The lower ranking of attending Chinese officials may be designed to reflect the light presence of top foreign tech chiefs, said Severine Arsene, managing editor of the digital journal AsiaGlobal Online, published by the University of Hong Kong’s Asia Global Institute.
“Given the fact that fewer top executives from abroad are coming, putting a higher-ranking leader before them would be a loss of face,” she said, adding: “Meanwhile, the choice of the head of the propaganda department shows where the priority is.”
Ryan Hass, a China expert at the Brookings Institution, who attended the internet conference last year, said the Chinese leadership might want to keep the international focus on the import expo in Shanghai, and not divide attention between it and Wuzhen.
But the relative drop in enthusiasm from major Western tech executives could also be due to their “commitment fatigue”, after receiving repeated Chinese pledges of progress on liberalisation that have not yet materialised.

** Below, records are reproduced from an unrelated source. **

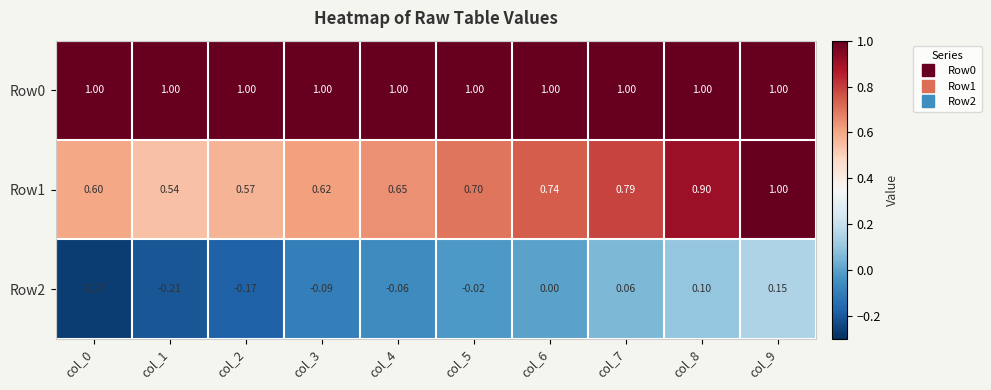

Is the value of Row1 at col_3 greater than the value of Row0 at col_4?

No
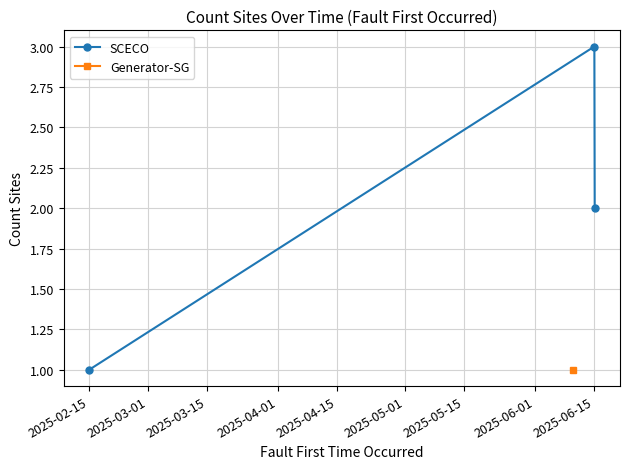

True or false: SCECO has a value of 5 at 2025-06-15.

False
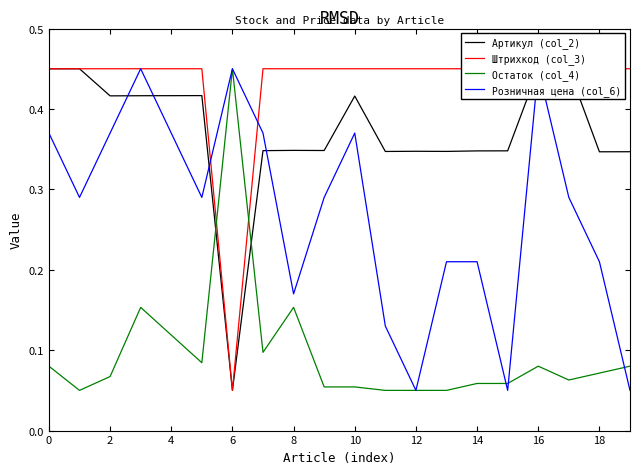

True or false: Артикул (col_2) has more than 0 points higher than both neighbors.

True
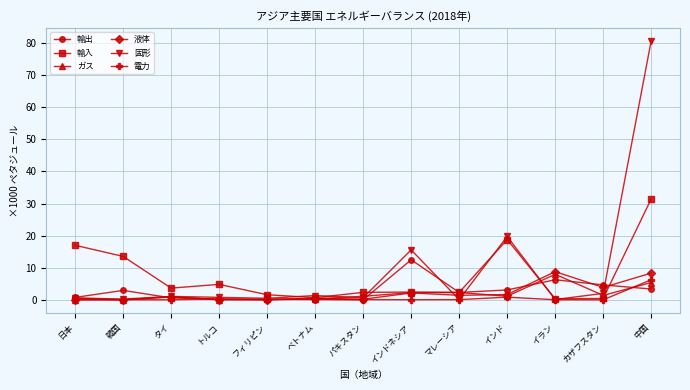

Is it true that 輸出 equals 4.7 at カザフスタン?

True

“There could be growing wariness by chief executives of major multinational firms about the direction of China’s tech policies towards tightening and control,” said Hass, who directed China policy for the US National Security Council during the Barack Obama administration.
The conference comes with China having been ranked bottom for internet freedom by Freedom House for the fourth year in a row.
The US-based web watchdog said in its latest report this month that China’s restrictive internet policies were being actively exported around the world, and warned that China’s “digital authoritarianism” could threaten democracies in other countries.